-------- EXTRACT TO READ

# STP Ride Report (2014)



## Corenfa (Jun 9, 2014)

Hi guys and gals - 

I just got the opportunity to ride this year's (2014) Seattle to Portland and figured I'd give a quick ride report.

A little background -

I've only been cycling for going on 3 years now, but have made pretty good advances in speed, handling, and strength. I've done a few thousand miles in groups so am decent with pacelines and road etiquette. I've also done a few centuries from cruising along to below-5-hour total time centuries.

Going into the STP I was nervous of a couple of things.

1 - I haven't done a double century (either 200 in 1 day or 2 centuries back to back).
2 - I Googled about STP crashes and found way too many reports to count. Most stemming from the fact that there are 10,000+ riders of all experiences flooding roads along with cars.

----------------
-------- MATERIAL PROVIDED

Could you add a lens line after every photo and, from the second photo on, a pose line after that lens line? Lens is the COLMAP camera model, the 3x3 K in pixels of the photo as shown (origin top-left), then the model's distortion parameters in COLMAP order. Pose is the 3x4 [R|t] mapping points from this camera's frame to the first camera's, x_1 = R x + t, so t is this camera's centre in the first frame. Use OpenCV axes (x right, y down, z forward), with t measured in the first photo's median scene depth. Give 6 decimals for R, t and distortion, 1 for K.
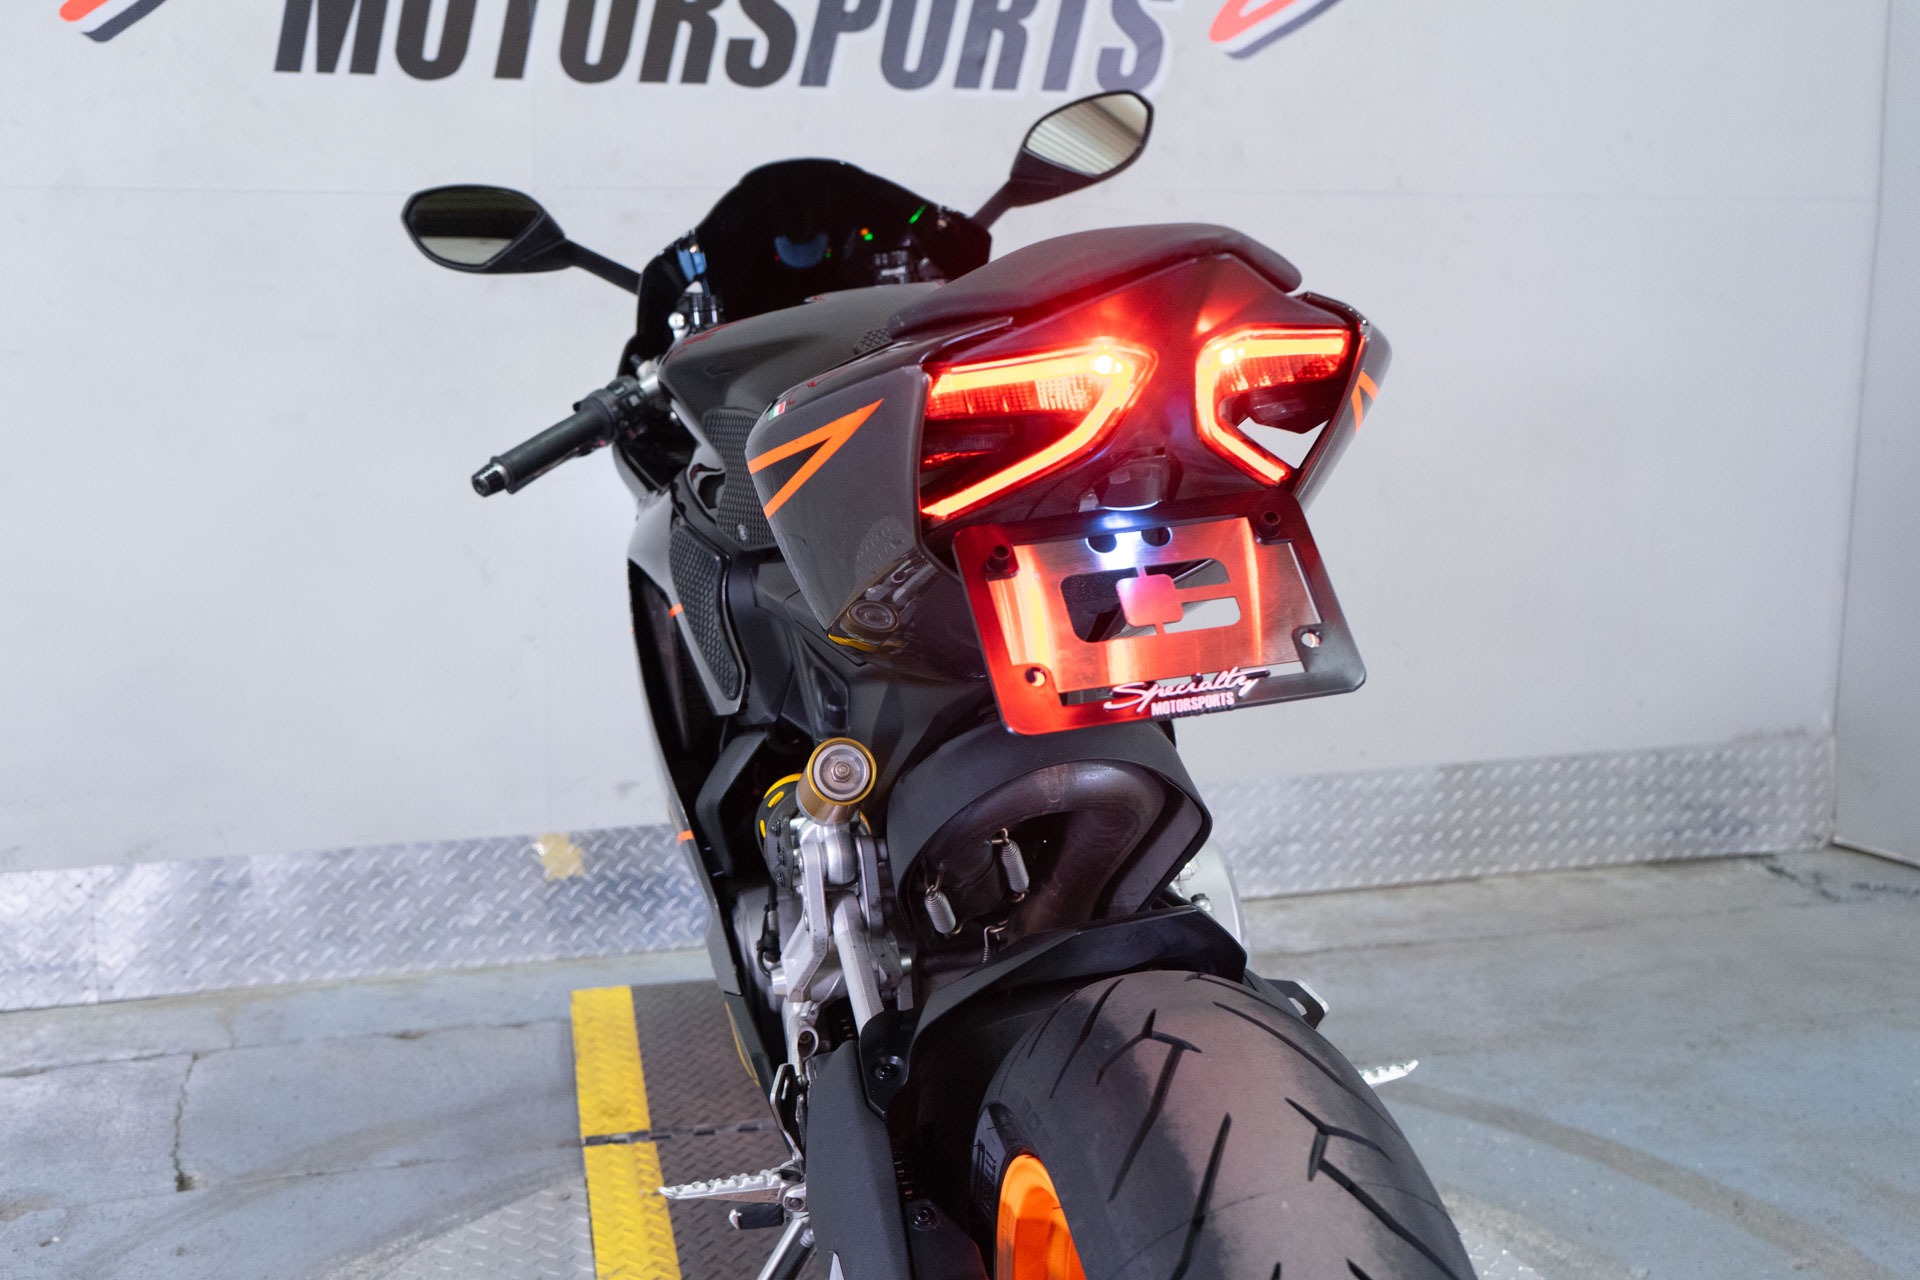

----------------

■ WHAT THIS TASK INVOLVES ■
Duplicate the stretch of the STP ride report above from "I've only been" through "back to back).".

■ ANSWER SECTION ■
I've only been cycling for going on 3 years now, but have made pretty good advances in speed, handling, and strength. I've done a few thousand miles in groups so am decent with pacelines and road etiquette. I've also done a few centuries from cruising along to below-5-hour total time centuries.

Going into the STP I was nervous of a couple of things.

1 - I haven't done a double century (either 200 in 1 day or 2 centuries back to back).